TASK TO CARRY OUT — Please repeat the line that contains "1. Install podofo" and every line after it, exactly, through the end of the records.

========================

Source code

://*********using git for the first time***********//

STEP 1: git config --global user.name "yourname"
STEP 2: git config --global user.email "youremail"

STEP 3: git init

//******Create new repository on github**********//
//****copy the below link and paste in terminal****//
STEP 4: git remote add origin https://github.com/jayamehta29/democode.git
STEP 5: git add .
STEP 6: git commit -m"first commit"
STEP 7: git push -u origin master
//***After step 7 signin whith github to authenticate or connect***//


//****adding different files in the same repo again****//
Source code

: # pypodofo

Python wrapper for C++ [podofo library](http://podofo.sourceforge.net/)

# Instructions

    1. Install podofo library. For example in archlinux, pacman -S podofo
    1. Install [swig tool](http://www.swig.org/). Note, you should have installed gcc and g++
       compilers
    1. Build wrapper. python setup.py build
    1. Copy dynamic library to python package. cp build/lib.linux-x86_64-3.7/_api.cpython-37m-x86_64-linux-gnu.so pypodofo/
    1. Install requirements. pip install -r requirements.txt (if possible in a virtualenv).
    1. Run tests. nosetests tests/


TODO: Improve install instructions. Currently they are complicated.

========================

TASK RESPONSE —
    1. Install podofo library. For example in archlinux, pacman -S podofo
    1. Install [swig tool](http://www.swig.org/). Note, you should have installed gcc and g++
       compilers
    1. Build wrapper. python setup.py build
    1. Copy dynamic library to python package. cp build/lib.linux-x86_64-3.7/_api.cpython-37m-x86_64-linux-gnu.so pypodofo/
    1. Install requirements. pip install -r requirements.txt (if possible in a virtualenv).
    1. Run tests. nosetests tests/


TODO: Improve install instructions. Currently they are complicated.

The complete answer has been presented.